The difference between COTS and disguised devices is that if someone is caught with a COTS device, security will recognize and confiscate it. The disguised device might not be recognizable, and anyone could carry it into the workplace, making it especially devious.
Risk 4: Poor or nonexistent screening. Even government facilities with strict cyber security protocols can fall short when it comes to physically screening people for data transfer and recording media as they enter and exit facilities. This is a huge mistake, and the consequences can be dire.
Years ago, it was much harder for the average person to figure out where to sell stolen data. Now with the Dark Web, anyone using the Tor browser can access forums requesting specific information, greatly increasing the likelihood data thieves can sell their stolen information.
The good news is that all of these threats are avoidable with the right measures.

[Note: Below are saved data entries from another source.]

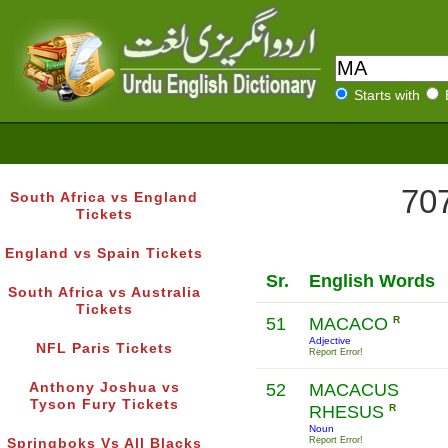
Starts with
707
South Africa vs England
Tickets
England vs Spain Tickets
Sr.
English Words
South Africa vs Australia
Tickets
51
MACACO
R
Adjective
NFL Paris Tickets
Report Error!
Anthony Joshua vs
52
MACACUS
Tyson Fury Tickets
RHESUS
R
Noun
Report Error!
Springboks Vs All Blacks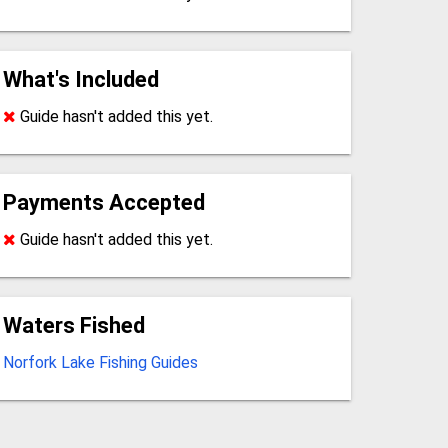
What's Included
Guide hasn't added this yet.
Payments Accepted
Guide hasn't added this yet.
Waters Fished
Norfork Lake Fishing Guides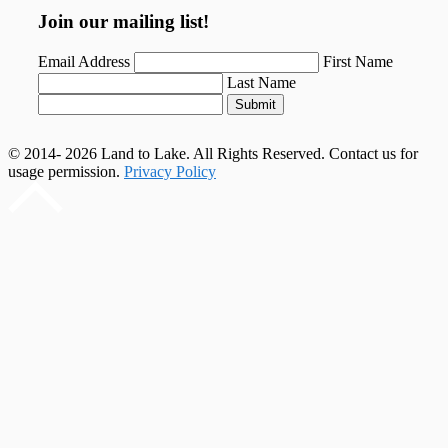
Join our mailing list!
Email Address
First Name
Last Name
Submit
© 2014- 2026 Land to Lake. All Rights Reserved. Contact us for
usage permission.
Privacy Policy
Scroll
to
top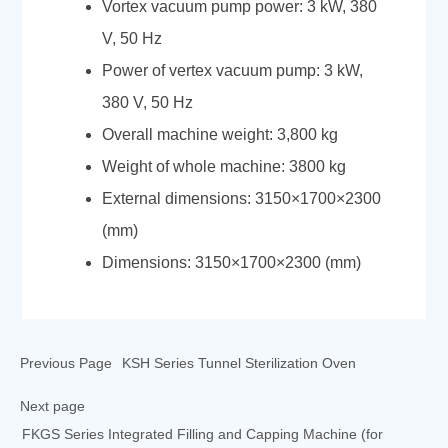
Vortex vacuum pump power: 3 kW, 380
V, 50 Hz
Power of vertex vacuum pump: 3 kW,
380 V, 50 Hz
Overall machine weight: 3,800 kg
Weight of whole machine: 3800 kg
External dimensions: 3150×1700×2300
(mm)
Dimensions: 3150×1700×2300 (mm)
Previous Page
KSH Series Tunnel Sterilization Oven
Next page
FKGS Series Integrated Filling and Capping Machine (for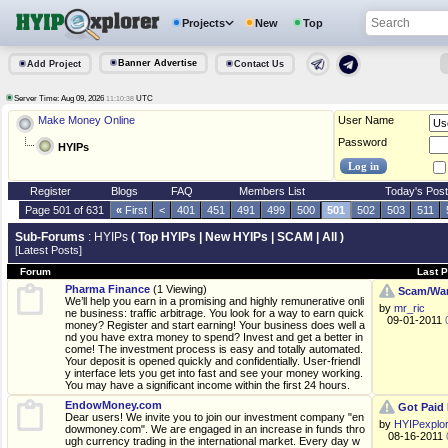
Projects
New
Top
Banner Advertise
Add Project
Contact Us
Server Time: Aug 09, 2026
UTC
11:10:38
Make Money Online
User Name
Password
HYIPs
Register
Blogs
FAQ
Members List
Today's Pos
Page 501 of 631
«
First
<
401
451
491
499
500
501
502
503
511
Sub-Forums
: HYIPs
(
Top HYIPs
|
New HYIPs
|
SCAM
|
All
)
[Latest Posts]
Forum
Last P
Pharma Finance
(1 Viewing)
Scam/War
We’ll help you earn in a promising and highly remunerative onli
by
mr_ric
ne business: traffic arbitrage. You look for a way to earn quick
09-01-2011
money? Register and start earning! Your business does well a
nd you have extra money to spend? Invest and get a better in
come! The investment process is easy and totally automated.
Your deposit is opened quickly and confidentially. User-friendl
y interface lets you get into fast and see your money working.
You may have a significant income within the first 24 hours.
EndowMoney.com
Got Paid 
Dear users! We invite you to join our investment company "en
by
HYIPexplo
dowmoney.com". We are engaged in an increase in funds thro
08-16-2011
ugh currency trading in the international market. Every day w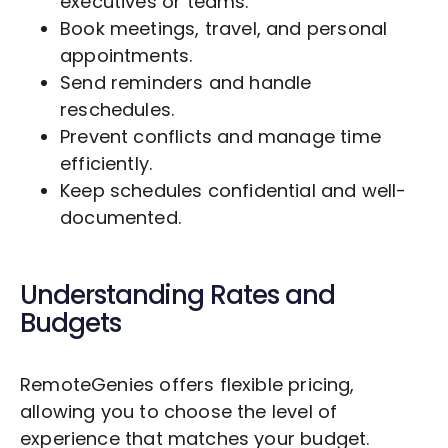
executives or teams.
Book meetings, travel, and personal
appointments.
Send reminders and handle
reschedules.
Prevent conflicts and manage time
efficiently.
Keep schedules confidential and well-
documented.
Understanding Rates and
Budgets
RemoteGenies offers flexible pricing,
allowing you to choose the level of
experience that matches your budget.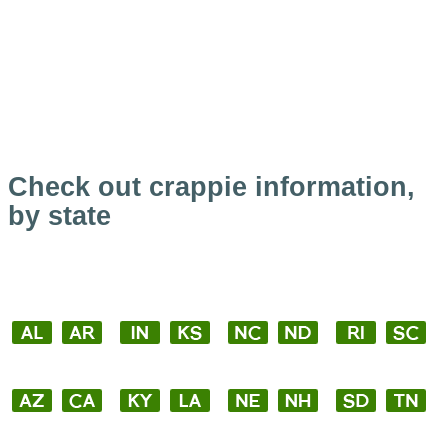
Check out crappie information,
by state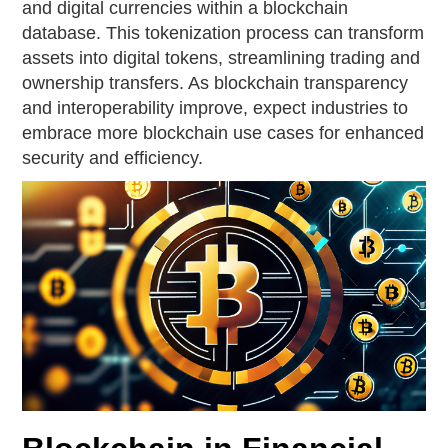
and digital currencies within a blockchain
database. This tokenization process can transform
assets into digital tokens, streamlining trading and
ownership transfers. As blockchain transparency
and interoperability improve, expect industries to
embrace more blockchain use cases for enhanced
security and efficiency.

Combating the physical risks to data security
Not long ago, the building/physical security department and the IT/cybersecurity department were two completely separate entities of an organization, with little interaction. Now government agencies are realizing that they must take a holistic approach to security. Physical security and cybersecurity must be considered simultaneously for an airtight policy that protects sensitive, confidential assets from attack.
One of the most effective means of physical detection is a ferromagnetic detection system. It’s non-invasive and can detect anything with a magnetic signature -- including hard drives, cell phones, SD cards and recording devices as well as other ferrous metal objects, like weapons. This kind of screening should be part of the “trust, but verify” model, in which agencies assume the best of their employees and anyone else entering the building, but still take necessary precautions.
Douglas Miorandi is director of federal programs, counterterrorism and physical data security for Metrasens.